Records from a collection
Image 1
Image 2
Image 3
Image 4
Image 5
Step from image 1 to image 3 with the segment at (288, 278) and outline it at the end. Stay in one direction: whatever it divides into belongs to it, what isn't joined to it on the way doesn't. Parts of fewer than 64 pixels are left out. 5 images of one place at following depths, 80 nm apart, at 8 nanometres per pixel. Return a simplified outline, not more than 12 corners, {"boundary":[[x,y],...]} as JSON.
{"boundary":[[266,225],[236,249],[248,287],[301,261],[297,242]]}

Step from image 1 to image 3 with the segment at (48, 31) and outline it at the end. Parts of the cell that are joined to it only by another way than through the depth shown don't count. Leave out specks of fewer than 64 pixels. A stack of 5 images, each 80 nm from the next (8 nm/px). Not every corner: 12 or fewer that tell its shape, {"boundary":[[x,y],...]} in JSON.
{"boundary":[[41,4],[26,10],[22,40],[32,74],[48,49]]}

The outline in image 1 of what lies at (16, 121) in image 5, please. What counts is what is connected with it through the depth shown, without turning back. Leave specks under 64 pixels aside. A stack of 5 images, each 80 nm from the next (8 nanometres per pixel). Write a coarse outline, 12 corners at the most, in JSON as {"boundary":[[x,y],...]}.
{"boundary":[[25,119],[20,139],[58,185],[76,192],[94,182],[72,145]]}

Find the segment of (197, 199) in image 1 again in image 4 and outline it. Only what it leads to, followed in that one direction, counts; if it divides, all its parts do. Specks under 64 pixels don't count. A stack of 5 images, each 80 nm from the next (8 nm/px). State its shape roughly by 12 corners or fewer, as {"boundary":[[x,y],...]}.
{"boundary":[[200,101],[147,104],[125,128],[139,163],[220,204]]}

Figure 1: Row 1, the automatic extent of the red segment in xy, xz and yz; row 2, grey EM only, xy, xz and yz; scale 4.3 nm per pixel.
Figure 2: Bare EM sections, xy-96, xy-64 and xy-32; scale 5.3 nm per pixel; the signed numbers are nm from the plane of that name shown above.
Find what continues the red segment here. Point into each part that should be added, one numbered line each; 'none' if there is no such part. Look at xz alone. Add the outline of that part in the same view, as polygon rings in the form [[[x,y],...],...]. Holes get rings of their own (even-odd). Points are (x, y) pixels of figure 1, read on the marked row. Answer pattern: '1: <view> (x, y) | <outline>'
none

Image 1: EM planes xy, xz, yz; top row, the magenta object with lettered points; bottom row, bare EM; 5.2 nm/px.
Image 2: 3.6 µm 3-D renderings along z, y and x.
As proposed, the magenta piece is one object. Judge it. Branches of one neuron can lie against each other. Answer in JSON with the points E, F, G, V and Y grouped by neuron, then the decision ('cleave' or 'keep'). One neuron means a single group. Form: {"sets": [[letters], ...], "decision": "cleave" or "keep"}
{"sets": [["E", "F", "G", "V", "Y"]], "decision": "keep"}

PROBLEM TO WORK ON: For every line above that has "scale" in it, copy the line.

ANSWER FOR THE TASK:
Figure 1: Row 1, the automatic extent of the red segment in xy, xz and yz; row 2, grey EM only, xy, xz and yz; scale 4.3 nm per pixel.
Figure 2: Bare EM sections, xy-96, xy-64 and xy-32; scale 5.3 nm per pixel; the signed numbers are nm from the plane of that name shown above.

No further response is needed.